Rustic antiques shop in Pudsey to go
This antiques shop in Pudsey is to be demolished;
These two properties in Pudsey are looking a bit ramshackle, but there is a Parisian rustic quality to these buildings that gives warmth to the character of Pudsey.It is also sad that a terraced property can still be a victim of the wrecking ball, as I had always hoped that the contiguous relationship to neighbours would be a complexity to deter the bean counting developers. Rough around the edges, but a loss nonetheless.
Victorian Baths in Elland bulldozed without permission
Very sad to see the Victoria Baths in Elland being demolished this week due to structural instability.
http://portal.calderdale.gov.uk/online-applications/applicationDetails.do?activeTab=summary&keyVal=N9F39DDW0D600
There are not many towns that have been ruined to the extent that Elland has. The loss of industry and the town’s train station, followed by the cursory modernist regeneration of the 60s have left this small town without purpose and wholly deprived. Sadly this last remnant of the once striking town centre has been condemned, with the levelling process beginning before any permission has been granted. I suppose expedience like this is at the councils discretion, particularly as it falls falls within a conservation area.

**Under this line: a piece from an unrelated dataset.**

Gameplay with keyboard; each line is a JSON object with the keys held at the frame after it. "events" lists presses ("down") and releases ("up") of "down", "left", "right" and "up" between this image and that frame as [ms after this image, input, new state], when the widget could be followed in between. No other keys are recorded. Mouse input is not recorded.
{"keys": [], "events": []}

Apparently it would have cost a million pounds to maintain the structure. A (dubiously) large amount indeed, but how much will be spent on whatever new Community Centre/Elland Action Team facility will be built there instead. Maybe if it had gone to tender on a wider platform or a private owner could have been found, slightly more of Elland town centre wouldn’t be condemned to rubble.
Last of the commercial high street, Spring Vale
The former butchers shop on the high street of Spring Vale is to be demolished, along with the neighbouring commercial buildings. The planning statement gives us the reason that ‘current local market conditions will not support the reinstatement of the butchers shop’. But why limit our imagination to a purveyor of meat? I’m no shopkeeper, but high street commercial property is quite flexible. You could sell almost anything from this shop. Aren’t we trying to encourage small commercial centres that complement the larger hubs nearby?

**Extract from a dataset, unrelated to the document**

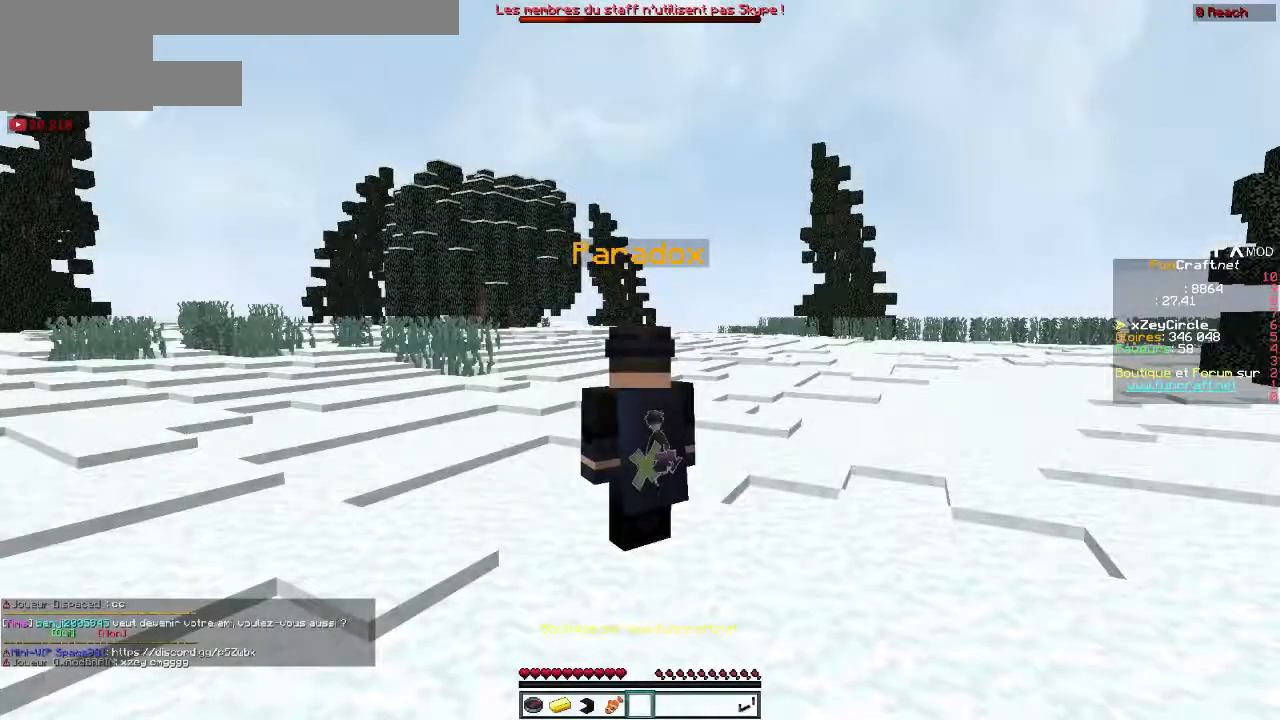
{"keys": ["up"], "events": [[167, "up", "down"]]}
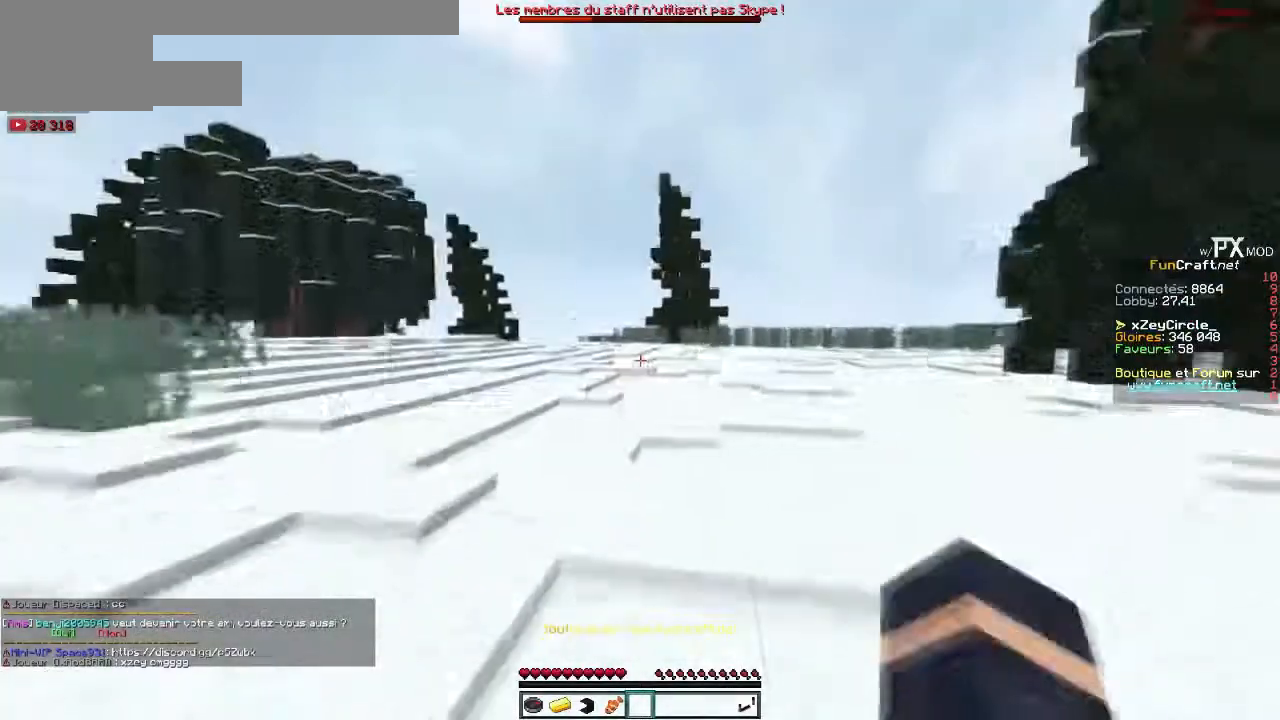
{"keys": ["left", "up"], "events": [[234, "left", "down"]]}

Nope, knock it down, build some houses quickly and advertise them as being close to the M1.
4 townhouses – Spring Vale, Penistone
This was once a high street. There will be nothing left of it once these buildings are gone. A village becomes a suburb.
M62 corridor towns
Those poor old towns along the M62 corridor really will bear the brunt of development in West Yorkshire over the coming decade. Im sure developers will make spurious claims of sustainable locations, but in reality, the West Yorkshire lifestyle will become more dependent on the M62, for going to work, for shopping, and for getting home. The sprawl in these towns means you can barely differentiate between the likes of Morley or Birstall or Birkinshaw any more. If only a strong green belt, and an inviolable conservation area status was given to the highstreets in these towns, perhaps they would be more than dormitories of Leeds.
47 Dwellings on Brownfield land in Drighlington.

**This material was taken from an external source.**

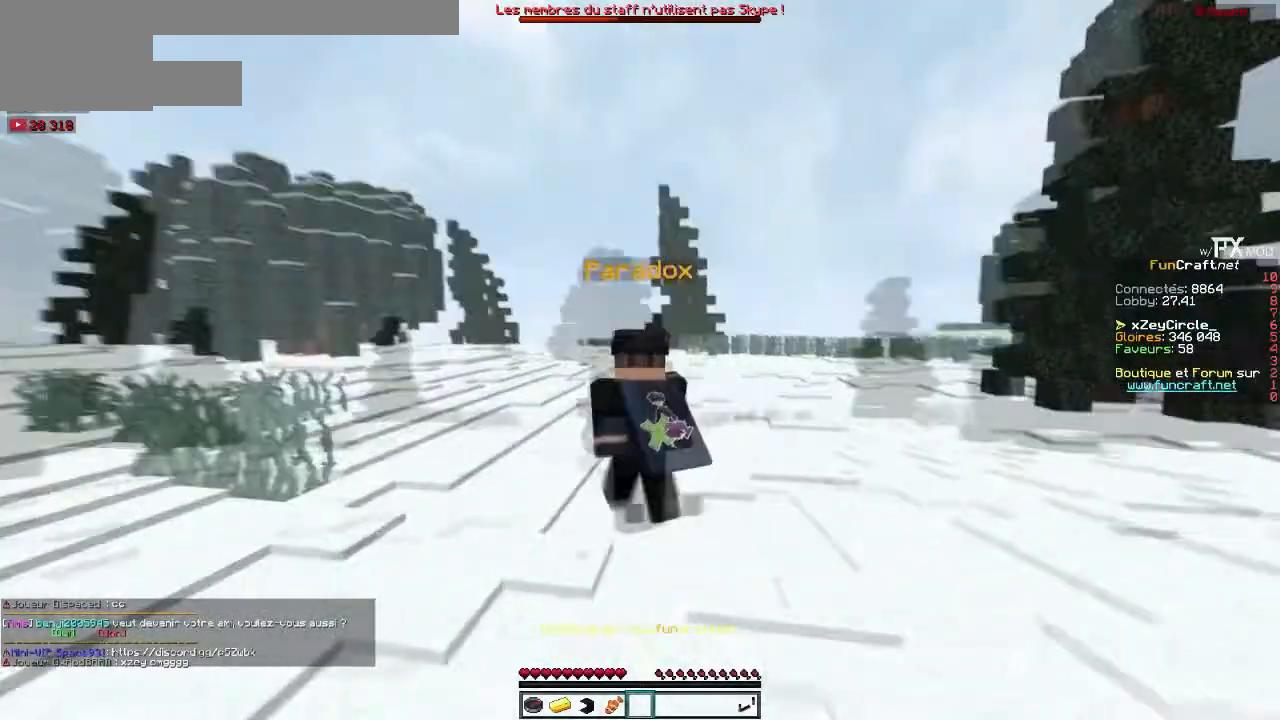
{"keys": ["left", "up"], "events": []}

The designs are as good as you will get from a volume housebuilder, so even I concede things are improving. Yet still there is no justification to knock everything down. Goodbye to this little gem:
I would welcome this development were they to maintain the street front, transform the cul-de-sac into a through road, and be extremely sympathetic with building materials. A step in the right direction, but still a long road ahead.
More of the same
Three applications to demolish historic buildings in West Yorkshire this week.
Horsforth:
Interesting Victorian quasi-manor house, possibly relating to the railway that passes nearby. The location of this building is very strange, and even stranger, the use of the place as an Italian restaurant. Shame that it will be lost.
Rastrick:
Middle building is to go. Not an especially important building, but theres no need to knock it down really.
Weatherby:
Quaint corner building in this historic market town to make way for a shop.
Also, although not my patch, Mapplewell in Barnsley will be losing this gem of a public house:
Parish School to be demolished by Parish Church
A minor victory this week. Kirkheaton Parish School, which was set to have an application (from the Parish Church) to demolish passed this week, has been deferred for a little while longer as English Heritage are consulted regarding the merit of the building. Special thanks to the Victorian Society who wrote to Kirklees council to request this. I will keep you posted on the outcome of this consultation.
I was recently told that the justification for passing this planning permission was that ‘although the loss of a historic asset would occur, the financial return for the develop would be maximized under this scheme’. Forgive my ignorance, but you don’t need a planning system to enforce the rules of economic calculus. The planning system should literally be doing the opposite of this.